É a terra dos que não foram? Dos que escutam os ruídos do futuro apenas pela superfície, não empoeirada pois assepsia é um credo comum, dos seus modos e vertigens? São apenas frios, matutos de oitava maior arrancados de terras operárias ou agrárias para o concreto e suas leis? De alguma maneira adaptaram o desatino do ritmo moderno e procuram enquadrar os que julgam fora do círculo.
Dividem-se, com ordem, pasmem, em diversas classes na lida das letras. Os oficiais ou quase, seriam louros de aparência ou alma, maneira corteses, enviados a algum pátio de igreja antiga como esculturas de bom canto, boas regras gramaticais, corpo encorpado de sufixos e prefixos, um conhecimento árduo batido nas academias, uma polidez distante. Os depois, ou quase os quase, são, não a corte, mas, os que se legaram o legado, o arguto da continuidade, os nomes dourados nas bibliotecas e nas lendas. Tentam construí-las laboriosamente, invadindo, se preciso, os cafés das bibliotecas, rearranjando livros, distribuindo os seus, impondo, de fato, regras, condições, permissões. Dir-se-ia que tais comportamentos são usuais em vários setores da arte dos que se pré destinaram à fama, à cama, à mesa dos rituais de benção e transmissão. Em todo o mundo é na segunda fila que se vence para o amanhã, aonde se libera o ardor da guerra, o grito da ambição. Na história os nomes dos bem nascidos quase sempre só enfileiram uma dinastia de fundo, algozes ou patrocinadores dos heróis. Mas, na vila das araucárias a turma do bate forte tem um corredor e um plantão. No amancebamento constante de cama, diversão, operação, favores, convites, livros e toda a parafernália pobre que acompanha as facções de edição e visitação da literatura brasileira, editores, ativistas, jornalistas e bossalistas resguardam interesses, que se são também seus, visam principalmente os daqueles outros, que permanecem na sombra de toda essa alquimia. A turma que se predestina aos arquivos e monografias futuras pode até ser morena na alma, mas, tem lá seus louros. Estes o são realmente só de pele, não tem as mesmas cátedras e, se carregam pretensões de genealogia, precisam bater e rebater continuamente seus possíveis saberes e talentos. O fazem na sombra enquanto a festiva turma de aparições põem em cena os coadjuvantes, idem istas, editores, poetas, algumas vezes os verdadeiros talentos, felizes por acompanharem a movimentação toda.
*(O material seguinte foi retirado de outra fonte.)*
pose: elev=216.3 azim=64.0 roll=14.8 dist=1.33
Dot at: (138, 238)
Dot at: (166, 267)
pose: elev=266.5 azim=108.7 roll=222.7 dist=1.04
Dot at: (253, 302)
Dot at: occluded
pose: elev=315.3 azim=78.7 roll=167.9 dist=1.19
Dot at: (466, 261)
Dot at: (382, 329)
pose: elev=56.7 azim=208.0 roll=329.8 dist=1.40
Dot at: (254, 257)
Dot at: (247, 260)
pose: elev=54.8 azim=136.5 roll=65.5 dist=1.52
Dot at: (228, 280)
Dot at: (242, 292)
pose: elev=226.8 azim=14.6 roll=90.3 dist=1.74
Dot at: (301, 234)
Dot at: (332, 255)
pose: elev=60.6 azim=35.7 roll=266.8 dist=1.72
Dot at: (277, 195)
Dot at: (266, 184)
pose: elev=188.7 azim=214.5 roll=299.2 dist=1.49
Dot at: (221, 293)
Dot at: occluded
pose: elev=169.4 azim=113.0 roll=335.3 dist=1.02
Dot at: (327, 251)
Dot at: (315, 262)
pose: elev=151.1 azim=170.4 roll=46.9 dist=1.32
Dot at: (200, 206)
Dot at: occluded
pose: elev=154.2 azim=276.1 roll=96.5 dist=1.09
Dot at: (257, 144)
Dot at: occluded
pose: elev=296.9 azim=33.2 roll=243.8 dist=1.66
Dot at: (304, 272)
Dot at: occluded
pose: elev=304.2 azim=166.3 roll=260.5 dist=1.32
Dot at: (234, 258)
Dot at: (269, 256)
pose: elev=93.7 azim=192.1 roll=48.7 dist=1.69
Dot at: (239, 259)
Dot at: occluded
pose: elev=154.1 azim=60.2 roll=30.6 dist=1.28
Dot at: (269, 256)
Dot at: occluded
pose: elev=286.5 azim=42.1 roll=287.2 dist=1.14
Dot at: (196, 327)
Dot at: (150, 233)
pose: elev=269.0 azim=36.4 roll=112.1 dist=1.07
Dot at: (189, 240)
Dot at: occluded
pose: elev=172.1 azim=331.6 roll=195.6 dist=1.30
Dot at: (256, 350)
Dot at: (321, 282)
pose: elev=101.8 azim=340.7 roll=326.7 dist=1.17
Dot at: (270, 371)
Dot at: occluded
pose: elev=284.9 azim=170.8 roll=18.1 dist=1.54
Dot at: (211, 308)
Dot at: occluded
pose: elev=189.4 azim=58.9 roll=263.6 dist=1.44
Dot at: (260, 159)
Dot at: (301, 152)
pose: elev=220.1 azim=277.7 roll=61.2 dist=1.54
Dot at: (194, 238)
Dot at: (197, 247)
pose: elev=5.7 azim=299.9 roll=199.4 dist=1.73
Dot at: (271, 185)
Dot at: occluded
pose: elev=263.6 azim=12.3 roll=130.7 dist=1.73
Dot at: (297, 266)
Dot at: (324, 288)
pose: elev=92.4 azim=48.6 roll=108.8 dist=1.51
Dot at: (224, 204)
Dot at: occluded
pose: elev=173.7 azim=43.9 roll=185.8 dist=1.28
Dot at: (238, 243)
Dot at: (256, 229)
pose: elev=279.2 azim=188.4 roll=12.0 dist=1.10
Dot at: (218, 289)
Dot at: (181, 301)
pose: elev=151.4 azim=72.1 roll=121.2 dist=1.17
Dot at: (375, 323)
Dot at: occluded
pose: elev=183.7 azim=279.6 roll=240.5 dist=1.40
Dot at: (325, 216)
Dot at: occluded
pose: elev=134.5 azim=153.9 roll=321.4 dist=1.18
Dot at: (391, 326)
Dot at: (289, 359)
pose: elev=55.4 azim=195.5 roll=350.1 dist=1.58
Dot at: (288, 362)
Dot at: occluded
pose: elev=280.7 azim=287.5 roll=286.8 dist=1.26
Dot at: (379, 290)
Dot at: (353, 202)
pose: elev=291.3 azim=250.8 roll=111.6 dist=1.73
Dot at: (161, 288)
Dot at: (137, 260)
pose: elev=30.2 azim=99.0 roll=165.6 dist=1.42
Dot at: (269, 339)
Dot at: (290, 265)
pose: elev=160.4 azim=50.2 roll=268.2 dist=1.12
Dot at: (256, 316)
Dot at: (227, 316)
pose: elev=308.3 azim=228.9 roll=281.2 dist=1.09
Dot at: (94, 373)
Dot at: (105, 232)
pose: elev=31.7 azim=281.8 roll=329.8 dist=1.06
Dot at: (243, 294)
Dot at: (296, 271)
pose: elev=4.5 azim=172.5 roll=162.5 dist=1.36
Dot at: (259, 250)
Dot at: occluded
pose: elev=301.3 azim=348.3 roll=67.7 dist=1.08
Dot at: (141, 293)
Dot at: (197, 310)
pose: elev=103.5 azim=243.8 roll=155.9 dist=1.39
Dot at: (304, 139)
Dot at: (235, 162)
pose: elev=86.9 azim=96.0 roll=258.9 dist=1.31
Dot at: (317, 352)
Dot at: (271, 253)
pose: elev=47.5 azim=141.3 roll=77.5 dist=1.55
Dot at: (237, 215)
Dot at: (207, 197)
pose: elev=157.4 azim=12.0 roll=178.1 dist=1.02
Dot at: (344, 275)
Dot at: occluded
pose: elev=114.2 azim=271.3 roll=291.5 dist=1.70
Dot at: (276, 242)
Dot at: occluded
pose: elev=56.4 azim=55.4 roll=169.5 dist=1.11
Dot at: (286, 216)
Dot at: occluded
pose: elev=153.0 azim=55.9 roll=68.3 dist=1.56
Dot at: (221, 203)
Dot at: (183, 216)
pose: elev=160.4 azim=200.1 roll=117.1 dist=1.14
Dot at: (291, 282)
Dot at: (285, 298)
É de virtuose consentida que em primeiro plano, nas capas, nos palcos e nas movidas artrites estarão os homens, vozes graves, batida lenta, camaradagem, circulação entre A e B. Mulheres, muitas vezes as melhores poetas, só quando não tiver mais jeito. Quando o esforço de lhes obstruir o caminho por qualquer medida, receita ou enganação tiver falhado. Ainda assim serão, de forma lenta e cautelosa, apagadas, restituídas aos seus princípios. As irmãs de condição e gênero não serão a pedra no caminho, estarão ocupadas na mutilação de si mesmas, empoeiradas na névoa que por ali se sedimenta, entrevadas na inveja às melhores, submissas às talentosas do mau agouro ou da patrulha, receosas desse pequeno mundo de enfrentamentos, escondidas e afiadas para o eterno canto menor.